Short-term moves
Market conditions have been unforgiving so far in 2016. While the S&P 500 Index is up a benign-looking 2.3% year-to-date [1], this masks a significant reversal in many of 2015’s momentum trades. Having been the worst performers last year, the energy and material sectors are among the best performing sectors this year, thanks to the bounce in oil and other commodity prices. Conversely, healthcare, financials, and technology are among the weakest sectors this year. The political environment in the US has cast a shadow over the healthcare sector, with both increasing scrutiny on drug pricing and the Internal Revenue Service (IRS)’s moves to curb tax avoidance: this derailed the largest pharmaceutical merger in history between Pfizer and Allergan.
Capital market disruption
Sifting through the noise, we think this sector rotation will prove short-lived. The main reason for the persistent low interest rate environment is that productivity growth remains very weak, evidenced by the fact that debt continues to rise as a percentage of gross domestic product (GDP). Part of the reason for this is that there are some very powerful social and environmental trends that are changing the shape of the global economy. The two most significant are an ageing demographic and the transition to a low carbon energy system. Both of these are causing significant disruption to the way in which global capital markets function. Our sustainable investment strategy takes a thematic approach to stock selection, investing in companies that are thinking strategically about these long-term trends.
Healthcare and energy: trends in focus
According to a report delivered to the US Congress by MedPAC [2] last year, an average of 10,000 people retire in the US every day, and in the next 15 years those enrolling for Medicare are projected to rise c50%, from 54 million to more than 80 million. Greater scrutiny over healthcare costs is inevitable given this dynamic, but this trend should still be a positive tailwind for healthcare providers that offer genuine value. We are also contrarian on the energy sector. Although the sector has rebounded strongly, we think this is an area where investors should continue to exercise caution. Over the next 15-20 years the global economy will have to break from its dependency on fossil fuels and transition towards a low carbon future in order to limit climate change. We note that five US coal companies have entered Chapter 11 bankruptcy proceedings since May 2015 – Peabody Energy being the latest casualty.
Planning for a post-oil era
Along similar lines, we view other recent developments as sounding the death knell for oil: only shortly after Tesla received more than 325,000 reservations in the first week of launch for its mass-market electric vehicle, Saudi Arabia announced arguably its greatest set of economic reforms.
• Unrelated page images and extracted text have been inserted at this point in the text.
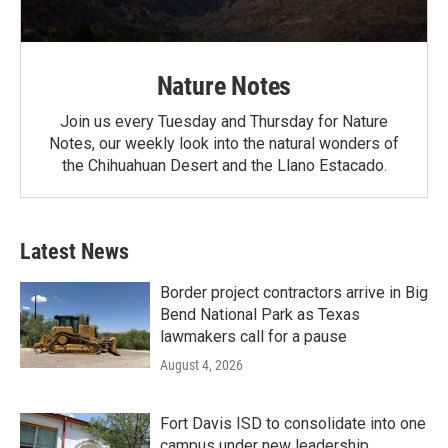
Nature Notes
Join us every Tuesday and Thursday for Nature
Notes, our weekly look into the natural wonders of
the Chihuahuan Desert and the Llano Estacado.
Latest News
Border project contractors arrive in Big
Bend National Park as Texas
lawmakers call for a pause
August 4, 2026
Fort Davis ISD to consolidate into one
campus under new leadership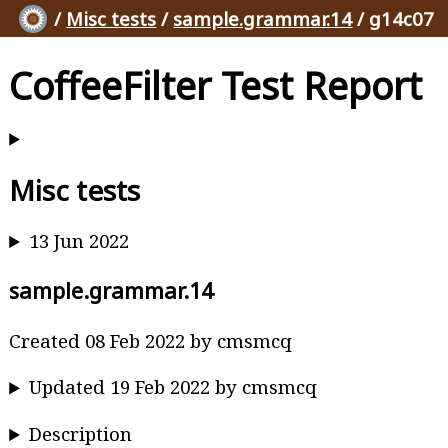
/
Misc tests
/
sample.grammar.14
/ g14c07
CoffeeFilter Test Report
Misc tests
13 Jun 2022
sample.grammar.14
Created 08 Feb 2022 by cmsmcq
Updated 19 Feb 2022 by cmsmcq
Description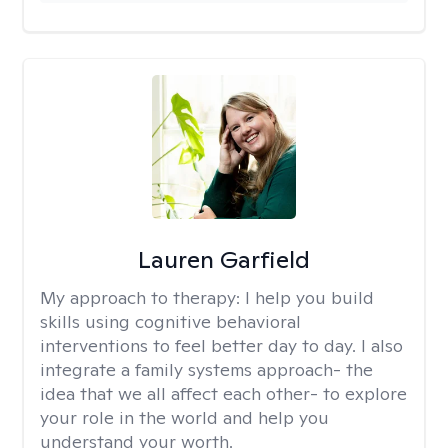
Lauren Garfield
My approach to therapy:
I help you build
skills using cognitive behavioral
interventions to feel better day to day. I also
integrate a family systems approach- the
idea that we all affect each other- to explore
your role in the world and help you
understand your worth.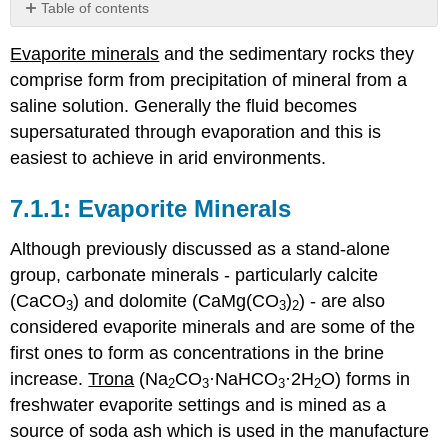
Table of contents
Evaporite
Evaporite minerals
and the sedimentary rocks they
Minerals
comprise form from precipitation of mineral from a
Evaporite
environments
saline solution. Generally the fluid becomes
Marine
supersaturated through evaporation and this is
Evaporite
easiest to achieve in arid environments.
Models
Salt
Evaporite Minerals
Diapirs
Readings
Although previously discussed as a stand-alone
and
group, carbonate minerals - particularly calcite
Resources
(CaCO
) and dolomite (CaMg(CO
)
) - are also
3
3
2
considered evaporite minerals and are some of the
first ones to form as concentrations in the brine
increase.
Trona
(Na
CO
·NaHCO
·2H
O) forms in
2
3
3
2
freshwater evaporite settings and is mined as a
source of soda ash which is used in the manufacture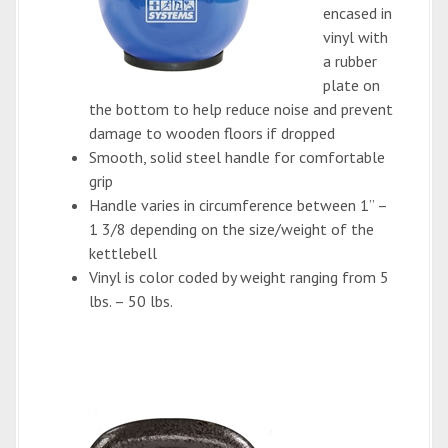
encased in
vinyl with
a rubber
plate on
the bottom to help reduce noise and prevent
damage to wooden floors if dropped
Smooth, solid steel handle for comfortable
grip
Handle varies in circumference between 1” –
1 3/8 depending on the size/weight of the
kettlebell
Vinyl is color coded by weight ranging from 5
lbs. – 50 lbs.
Saudi’s ‘Vision 2030’ aims to transition the country away from oil dependency, including plans to float part of Saudi Aramco, the world’s largest oil company, in potentially the biggest initial public offering ever brought to market.
With approximately 70 years of remaining oil reserves at current production levels, and as one of the world’s largest consumers of crude oil themselves, it seems logical to us that Saudi is starting to divest and to diversify into alternative energy sources such as solar. The assumed planning price of oil in Saudi’s economic roadmap is US$30 per barrel, which does not seem conservative. To us, ‘Vision 2030’ brings yet more evidence that a ‘post-oil’ era will come about, in which already discovered unburnable carbon assets will have to be kept in the ground.